Ces dernières années, le pays a été confronté à un terrorisme de masse, qui frappe en particulier « les minorités religieuses, les blogueurs laïcs, les intellectuels et les étrangers », selon le rapport annuel, publié le 26 avril 2017, de la Commission des Etats-Unis sur la liberté religieuse dans le monde. Cette organisation dénonce en outre le climat de « peur » qui s’est installé dans le pays, en raison des groupes extrémistes, locaux et internationaux. Un constat que confirme la Conférence chrétienne d’Asie, s’alarmant d’une manipulation des sentiments religieux par certains partis politiques.

Une société multireligieuse menacée

Au lendemain de l’indépendance, depuis le putsch de 1975 qui a renversé Bangabandhu Sheikh Mujib Ur-Rahman, le pays s’est enfoncé dans une instabilité politique dominée par les coups d’Etats et l’alternance au pouvoir des deux partis rivaux, l’Awami League (AL) dirigé par Sheikh Hasina, et le Bangladesh Nationalist Party (BNP) mené par Khaleda Zia.
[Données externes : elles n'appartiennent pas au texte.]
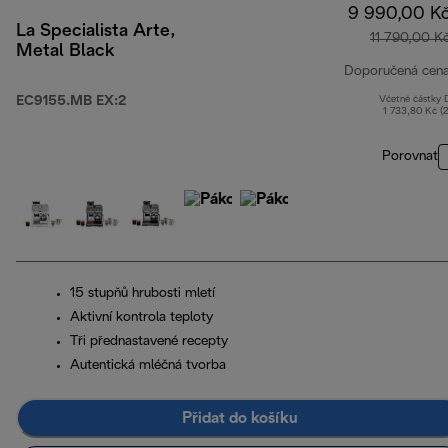
9 990,00 K
La Specialista Arte,
11 790,00 K
Metal Black
Doporučená cen
EC9155.MB EX:2
Včetně částky
1 733,80 Kč (
Porovnat
15 stupňů hrubosti mletí
Aktivní kontrola teploty
Tři přednastavené recepty
Autentická mléčná tvorba
Přidat do košíku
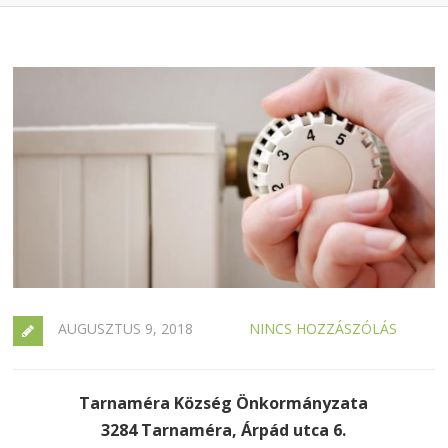
AUGUSZTUS 9, 2018
NINCS HOZZÁSZÓLÁS
Tarnaméra Község Önkormányzata
3284 Tarnaméra, Árpád utca 6.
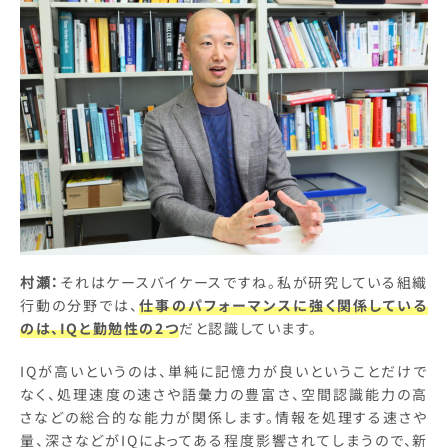
村瀬：
それはケースバイケースですね。私が研究している組織
行動の分野では、
仕事のパフォーマンスに強く関係している
のは、IQと勤勉性の2つ
だと認識しています。
IQが高いというのは、単純に記憶力が良いということだけで
なく、処理速度の速さや語彙力の豊富さ、空間認識能力の高
さなどの総合的な能力が関係します。情報を処理する速さや
量、深さなどがIQによってある程度影響されてしまうので、新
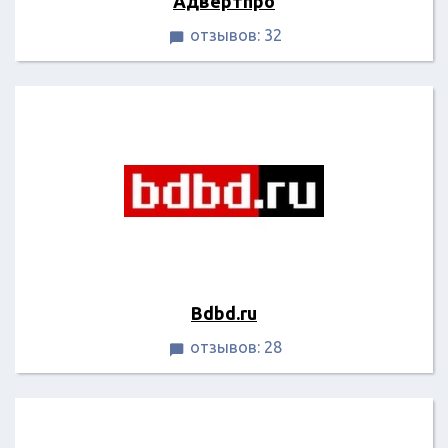
Адвертпро
отзывов: 32

Bdbd.ru
отзывов: 28

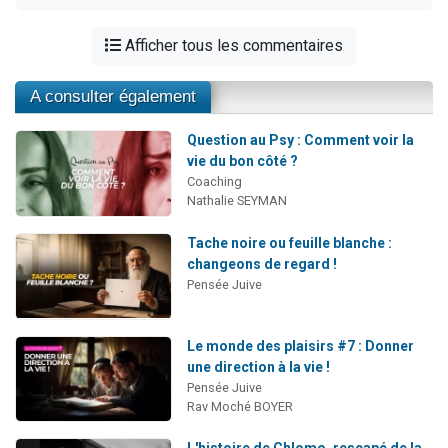
Afficher tous les commentaires
A consulter également
Question au Psy : Comment voir la
vie du bon côté ?
Coaching
Nathalie SEYMAN
Tache noire ou feuille blanche :
changeons de regard !
Pensée Juive
Le monde des plaisirs #7 : Donner
une direction à la vie !
Pensée Juive
Rav Moché BOYER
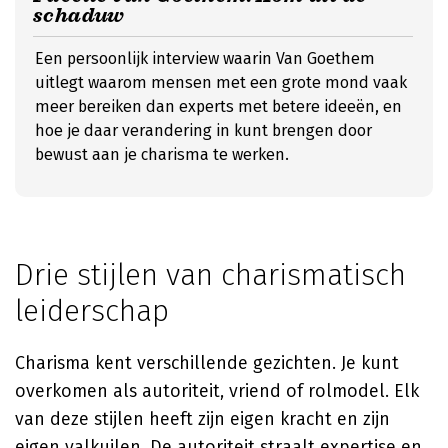
schaduw
Een persoonlijk interview waarin Van Goethem
uitlegt waarom mensen met een grote mond vaak
meer bereiken dan experts met betere ideeën, en
hoe je daar verandering in kunt brengen door
bewust aan je charisma te werken.
Drie stijlen van charismatisch
leiderschap
Charisma kent verschillende gezichten. Je kunt
overkomen als autoriteit, vriend of rolmodel. Elk
van deze stijlen heeft zijn eigen kracht en zijn
eigen valkuilen. De autoriteit straalt expertise en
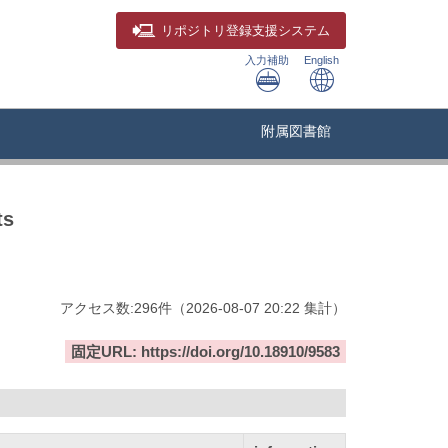
リポジトリ
登録支援システム
入力補助
English
附属図書館
ts
アクセス数:
296
件
（
2026-08-07
20:22 集計
）
固定URL: https://doi.org/10.18910/9583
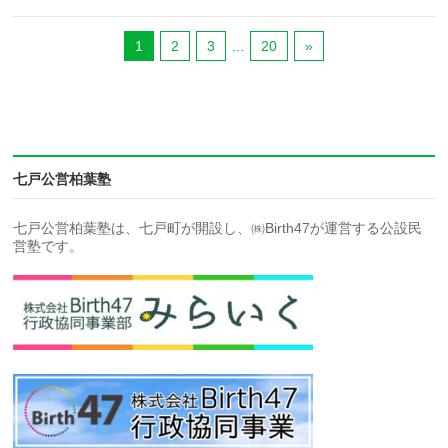
1
2
3
…
20
»
七戸公営柏葉塾
七戸公営柏葉塾は、七戸町が開設し、㈱Birth47が運営する公設民
営塾です。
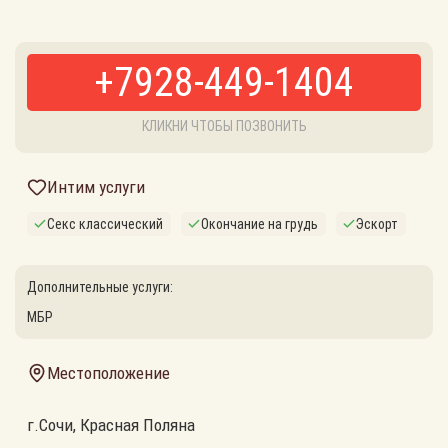
+7928-449-1404
КЛИКНИ ЧТОБЫ ПОЗВОНИТЬ
Интим услуги
Секс классический
Окончание на грудь
Эскорт
Дополнительные услуги:
МБР
Местоположение
г.Сочи, Красная Поляна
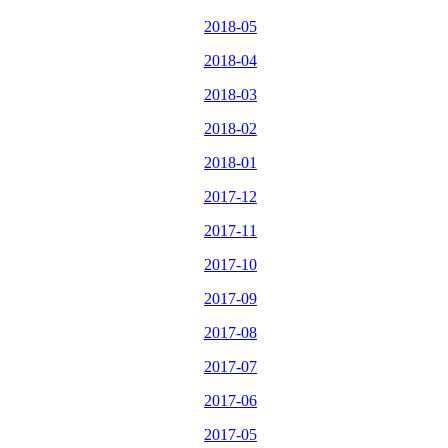
2018-05
2018-04
2018-03
2018-02
2018-01
2017-12
2017-11
2017-10
2017-09
2017-08
2017-07
2017-06
2017-05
Si le BNP se présente comme un parti conservateur et nationaliste prônant les valeurs de l’islam, la Ligue Awami se définit quant à elle comme défendant des valeurs laïques et socialistes.

C’est dans ce contexte politique que se multiplient les groupes de pression proches des milieux islamistes, notamment l’organisation Hefazat-e-Islam (‘Protecteurs de l’islam’), qui avait s’était fait connaître en 2013 pour avoir demandé la mise en place d’une législation contre le blasphème, semblable à celle en vigueur au Pakistan. Hérité du Code pénal mis en place par le colonisateur britannique en 1860, le droit local ne reconnaît qu’un délit relatif au fait de « blesser les sentiments religieux » ; mais depuis une loi sur les technologies de l’information, votée en 2013, il est interdit de publier sur Internet tout élément qui pourrait « nuire à l’ordre public et à la loi » et la diffamation envers les religions est nommément citée.

« Le Bangladesh a montré comment il est possible de vivre dans la paix et l’harmonie au sein d’une société multireligieuse » s’enthousiasmait pourtant en 2011 le cardinal Jean-Louis Tauran, président du Conseil pontifical pour le dialogue interreligieux à l’issue d’une visite de trois jours dans ce pays. Avant de repartir pour Ciampino, est prévue une rencontre du Saint-Père avec 10 000 jeunes, de différentes religions, au collège Notre-Dame de Dacca, un établissement catholique particulièrement réputé. Ce qui témoigne de la volonté du souverain pontife d’encourager les générations futures à retrouver l’âme de leur pays.